Write out the text of the material below word for word, omitting the pictures.

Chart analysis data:
- - - -
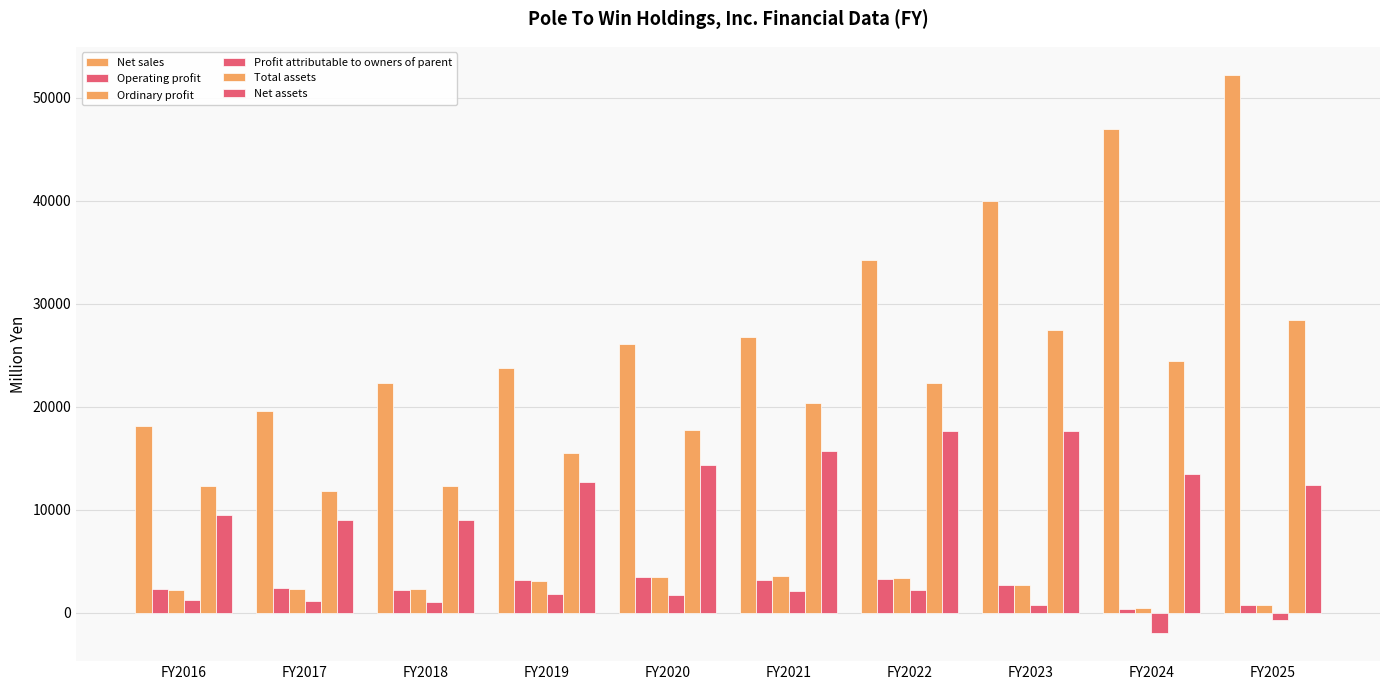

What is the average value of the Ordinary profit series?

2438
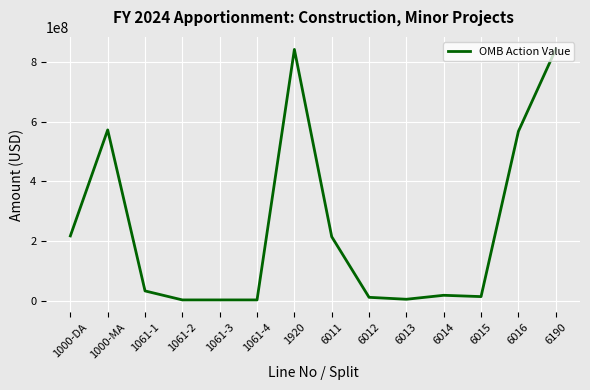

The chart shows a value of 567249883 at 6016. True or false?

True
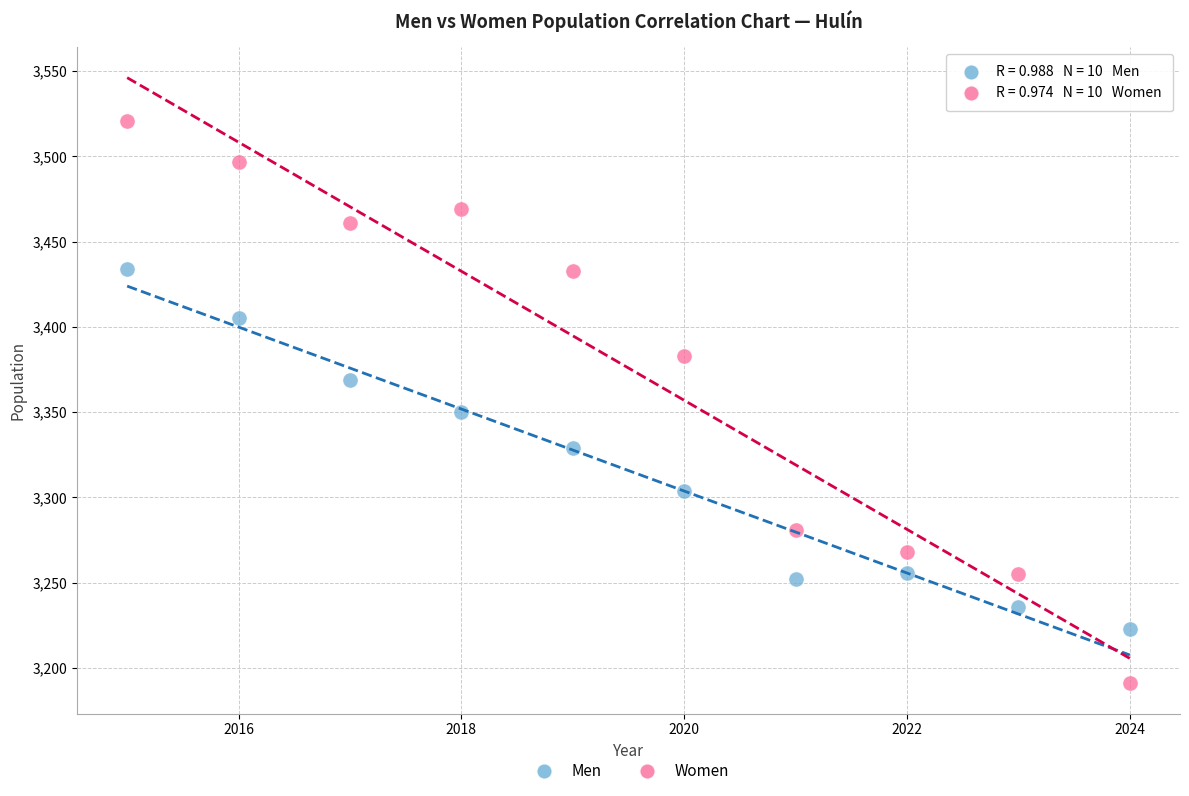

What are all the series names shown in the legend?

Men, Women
- - - -
> **The answer**
What is the average value of the Ordinary profit series?

2438

The chart shows a value of 567249883 at 6016. True or false?

True

What are all the series names shown in the legend?

Men, Women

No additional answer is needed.